The $6.6 billion pipeline, which is still under construction and has been delayed by multiple lawsuits, is designed to carry natural gas from the Marcellus Shale formation in West Virginia down through Virginia. An extension to the project would deliver gas to customers in North Carolina.

Cox said in an email: “Mountain Valley is hopeful that a decision in the current litigation will bring finality to the procedural issues raised.”

Yugo said it is absurd to require parties challenging the constitutionality of FERC’s actions to submit their complaints to the commission before they can challenge the agency in court.

Not only that, she said, FERC has held it does not have jurisdiction to determine the constitutionality of the authority delegated to the commission by Congress.

Yugo also drew parallels between the Bohon petition and jurisdictional precedent set in the 2021 Supreme Court case PennEast v.
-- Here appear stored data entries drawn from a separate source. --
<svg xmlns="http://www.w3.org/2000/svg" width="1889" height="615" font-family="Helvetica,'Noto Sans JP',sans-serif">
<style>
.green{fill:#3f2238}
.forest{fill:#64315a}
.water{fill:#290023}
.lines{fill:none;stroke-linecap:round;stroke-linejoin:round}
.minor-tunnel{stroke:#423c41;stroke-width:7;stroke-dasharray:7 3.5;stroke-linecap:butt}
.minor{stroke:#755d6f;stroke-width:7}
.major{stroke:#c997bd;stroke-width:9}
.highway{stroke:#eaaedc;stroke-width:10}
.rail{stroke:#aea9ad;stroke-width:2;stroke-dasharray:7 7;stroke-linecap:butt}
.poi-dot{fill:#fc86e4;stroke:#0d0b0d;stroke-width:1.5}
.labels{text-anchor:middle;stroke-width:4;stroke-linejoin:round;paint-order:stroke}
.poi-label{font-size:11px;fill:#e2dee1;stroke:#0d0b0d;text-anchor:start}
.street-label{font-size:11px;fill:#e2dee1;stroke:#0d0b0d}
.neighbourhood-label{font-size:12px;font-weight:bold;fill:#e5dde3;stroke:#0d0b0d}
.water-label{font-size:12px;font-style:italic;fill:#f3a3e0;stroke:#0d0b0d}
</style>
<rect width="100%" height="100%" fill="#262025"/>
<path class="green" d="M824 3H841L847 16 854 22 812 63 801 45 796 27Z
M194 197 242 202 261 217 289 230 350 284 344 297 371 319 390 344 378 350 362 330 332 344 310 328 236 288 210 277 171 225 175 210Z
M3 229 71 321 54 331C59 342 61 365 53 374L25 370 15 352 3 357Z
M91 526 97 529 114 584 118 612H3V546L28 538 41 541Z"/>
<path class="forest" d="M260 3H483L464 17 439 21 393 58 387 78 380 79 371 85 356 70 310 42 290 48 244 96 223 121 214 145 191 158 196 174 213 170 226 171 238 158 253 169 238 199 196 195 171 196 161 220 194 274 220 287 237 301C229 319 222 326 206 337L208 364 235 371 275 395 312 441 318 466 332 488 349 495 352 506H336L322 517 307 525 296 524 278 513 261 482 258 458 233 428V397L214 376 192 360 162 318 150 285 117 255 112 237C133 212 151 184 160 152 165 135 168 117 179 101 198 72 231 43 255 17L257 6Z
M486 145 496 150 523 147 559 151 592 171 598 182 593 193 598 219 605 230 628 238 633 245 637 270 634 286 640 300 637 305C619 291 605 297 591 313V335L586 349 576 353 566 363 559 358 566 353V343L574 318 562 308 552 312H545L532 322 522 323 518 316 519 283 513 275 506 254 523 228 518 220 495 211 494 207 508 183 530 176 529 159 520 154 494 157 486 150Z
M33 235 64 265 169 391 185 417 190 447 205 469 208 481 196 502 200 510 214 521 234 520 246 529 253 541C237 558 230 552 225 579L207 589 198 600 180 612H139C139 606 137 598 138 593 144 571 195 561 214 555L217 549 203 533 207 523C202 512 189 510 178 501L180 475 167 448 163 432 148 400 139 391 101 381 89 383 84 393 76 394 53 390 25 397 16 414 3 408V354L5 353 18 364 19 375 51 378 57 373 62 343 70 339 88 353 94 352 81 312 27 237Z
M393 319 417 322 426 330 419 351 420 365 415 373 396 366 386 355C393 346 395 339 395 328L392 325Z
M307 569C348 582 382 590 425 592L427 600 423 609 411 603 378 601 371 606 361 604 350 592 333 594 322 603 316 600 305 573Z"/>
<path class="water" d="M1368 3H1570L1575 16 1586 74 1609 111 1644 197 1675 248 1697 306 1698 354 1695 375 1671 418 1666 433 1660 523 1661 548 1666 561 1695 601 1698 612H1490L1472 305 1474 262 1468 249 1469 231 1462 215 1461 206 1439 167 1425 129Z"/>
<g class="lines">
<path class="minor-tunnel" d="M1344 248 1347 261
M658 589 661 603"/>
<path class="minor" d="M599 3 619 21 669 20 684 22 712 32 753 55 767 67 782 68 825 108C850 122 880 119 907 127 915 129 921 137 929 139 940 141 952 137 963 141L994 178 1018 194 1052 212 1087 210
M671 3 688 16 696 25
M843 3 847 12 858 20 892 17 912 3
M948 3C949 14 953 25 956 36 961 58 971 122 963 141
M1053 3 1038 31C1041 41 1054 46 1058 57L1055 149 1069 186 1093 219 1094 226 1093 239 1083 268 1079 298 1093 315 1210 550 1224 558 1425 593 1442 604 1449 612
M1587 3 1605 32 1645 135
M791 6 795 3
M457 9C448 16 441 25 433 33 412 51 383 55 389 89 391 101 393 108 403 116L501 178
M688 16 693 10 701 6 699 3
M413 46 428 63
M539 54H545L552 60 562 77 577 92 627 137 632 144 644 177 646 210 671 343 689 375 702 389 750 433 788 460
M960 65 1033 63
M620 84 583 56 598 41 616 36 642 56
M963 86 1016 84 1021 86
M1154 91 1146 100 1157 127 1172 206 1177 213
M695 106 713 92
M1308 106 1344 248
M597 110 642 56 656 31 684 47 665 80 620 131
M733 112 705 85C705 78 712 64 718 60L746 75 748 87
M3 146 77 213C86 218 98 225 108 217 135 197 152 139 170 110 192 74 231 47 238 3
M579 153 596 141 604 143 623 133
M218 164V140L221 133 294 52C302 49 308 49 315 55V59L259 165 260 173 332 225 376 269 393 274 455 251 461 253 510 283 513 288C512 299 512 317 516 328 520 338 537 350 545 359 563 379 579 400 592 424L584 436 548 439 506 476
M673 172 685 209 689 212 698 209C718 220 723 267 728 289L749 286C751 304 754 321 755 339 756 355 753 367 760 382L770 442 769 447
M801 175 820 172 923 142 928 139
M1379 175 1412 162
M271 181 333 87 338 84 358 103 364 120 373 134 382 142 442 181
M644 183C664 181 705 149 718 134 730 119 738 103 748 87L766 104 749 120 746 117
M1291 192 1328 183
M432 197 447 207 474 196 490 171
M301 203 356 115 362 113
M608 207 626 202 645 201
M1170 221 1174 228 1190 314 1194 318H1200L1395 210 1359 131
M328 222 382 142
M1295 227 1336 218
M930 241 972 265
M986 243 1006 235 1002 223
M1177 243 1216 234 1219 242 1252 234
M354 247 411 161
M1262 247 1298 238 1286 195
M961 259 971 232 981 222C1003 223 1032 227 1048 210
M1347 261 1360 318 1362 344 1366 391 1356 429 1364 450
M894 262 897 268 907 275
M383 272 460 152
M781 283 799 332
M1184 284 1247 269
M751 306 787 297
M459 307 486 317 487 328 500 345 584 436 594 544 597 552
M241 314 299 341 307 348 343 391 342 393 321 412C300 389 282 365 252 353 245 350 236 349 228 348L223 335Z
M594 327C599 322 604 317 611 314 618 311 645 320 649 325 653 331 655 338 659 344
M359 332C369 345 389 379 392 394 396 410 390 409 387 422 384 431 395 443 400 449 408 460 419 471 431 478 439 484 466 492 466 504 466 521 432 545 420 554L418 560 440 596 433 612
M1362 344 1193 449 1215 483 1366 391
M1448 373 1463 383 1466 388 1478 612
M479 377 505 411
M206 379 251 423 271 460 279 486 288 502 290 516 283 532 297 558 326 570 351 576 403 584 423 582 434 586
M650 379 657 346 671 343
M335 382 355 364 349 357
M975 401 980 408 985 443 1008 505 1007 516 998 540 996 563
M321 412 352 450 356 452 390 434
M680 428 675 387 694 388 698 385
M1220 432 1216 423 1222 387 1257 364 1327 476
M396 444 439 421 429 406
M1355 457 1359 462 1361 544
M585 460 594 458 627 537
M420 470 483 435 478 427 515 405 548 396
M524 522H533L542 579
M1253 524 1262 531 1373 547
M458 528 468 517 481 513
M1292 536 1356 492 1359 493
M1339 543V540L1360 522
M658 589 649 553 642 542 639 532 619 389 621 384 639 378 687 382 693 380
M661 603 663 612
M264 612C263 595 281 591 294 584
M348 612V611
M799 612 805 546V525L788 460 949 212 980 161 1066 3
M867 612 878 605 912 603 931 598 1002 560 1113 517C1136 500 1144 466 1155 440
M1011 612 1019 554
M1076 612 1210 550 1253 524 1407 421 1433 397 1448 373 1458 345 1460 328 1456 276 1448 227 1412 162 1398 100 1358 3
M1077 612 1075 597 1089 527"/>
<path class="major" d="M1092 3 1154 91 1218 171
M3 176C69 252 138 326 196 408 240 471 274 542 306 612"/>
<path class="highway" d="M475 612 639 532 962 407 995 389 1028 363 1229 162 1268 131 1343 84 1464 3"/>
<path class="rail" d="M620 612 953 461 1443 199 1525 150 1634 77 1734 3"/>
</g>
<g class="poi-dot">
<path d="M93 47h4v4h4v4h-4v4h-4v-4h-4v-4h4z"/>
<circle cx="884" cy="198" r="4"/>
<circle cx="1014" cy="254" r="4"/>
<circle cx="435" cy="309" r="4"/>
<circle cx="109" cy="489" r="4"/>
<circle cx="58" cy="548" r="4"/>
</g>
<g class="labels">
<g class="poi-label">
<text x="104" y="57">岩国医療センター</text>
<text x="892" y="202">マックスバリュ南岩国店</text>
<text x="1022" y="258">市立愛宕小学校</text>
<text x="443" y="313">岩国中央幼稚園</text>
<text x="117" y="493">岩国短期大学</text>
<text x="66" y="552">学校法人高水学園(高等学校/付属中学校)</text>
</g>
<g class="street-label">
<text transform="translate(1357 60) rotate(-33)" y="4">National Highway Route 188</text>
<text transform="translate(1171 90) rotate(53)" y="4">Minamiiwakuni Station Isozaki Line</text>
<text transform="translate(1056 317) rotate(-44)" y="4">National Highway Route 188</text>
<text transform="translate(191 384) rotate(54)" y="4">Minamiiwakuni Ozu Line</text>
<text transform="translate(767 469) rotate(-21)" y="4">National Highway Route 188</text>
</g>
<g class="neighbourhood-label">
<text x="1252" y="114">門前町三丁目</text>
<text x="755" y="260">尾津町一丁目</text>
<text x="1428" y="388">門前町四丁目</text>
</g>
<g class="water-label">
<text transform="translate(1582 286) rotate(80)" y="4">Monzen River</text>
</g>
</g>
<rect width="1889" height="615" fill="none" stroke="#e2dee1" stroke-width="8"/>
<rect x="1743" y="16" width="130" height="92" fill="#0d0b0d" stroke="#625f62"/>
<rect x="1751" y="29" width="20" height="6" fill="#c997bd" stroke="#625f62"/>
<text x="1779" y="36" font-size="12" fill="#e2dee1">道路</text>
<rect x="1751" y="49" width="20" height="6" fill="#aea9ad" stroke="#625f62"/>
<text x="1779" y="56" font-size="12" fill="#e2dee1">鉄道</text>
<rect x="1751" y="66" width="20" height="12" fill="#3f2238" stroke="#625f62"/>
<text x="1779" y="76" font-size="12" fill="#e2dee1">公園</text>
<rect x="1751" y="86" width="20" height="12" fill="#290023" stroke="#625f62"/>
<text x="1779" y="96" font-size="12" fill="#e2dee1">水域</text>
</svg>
New Jersey.

In that case, PennEast Pipeline Co., the developer of a 116-mile pipeline from Pennsylvania to New Jersey, had asked the justices to reverse a lower court order that blocked the company from condemning land held by the Garden State. The Supreme Court eventually ruled in PennEast’s favor, but the pipeline was canceled soon after the decision.

Even though New Jersey lost the case, the Supreme Court did find that state officials could bring their eminent domain challenge directly to federal district court, rather than to the D.C. Circuit.

As in PennEast, Yugo said, the Bohons’ challenge is not a “collateral attack” on a FERC order requiring a D.C. Circuit hearing.

“Accordingly, under PennEast, district court is the only forum in which Petitioners could file their challenge,” Yugo wrote in the Bohon petition.

But FERC and Mountain Valley countered that the Supreme Court’s findings in PennEast instead bolstered the commission’s position that the suit was a challenge to a pipeline certificate and therefore belonged in the D.C. Circuit.

“There is no support for the Bohons’ contrary reading of PennEast,” FERC and the pipeline company said in their joint October 2021 D.C. Circuit brief.

The justices will decide in the coming months whether to accept or reject the Bohons’ plea.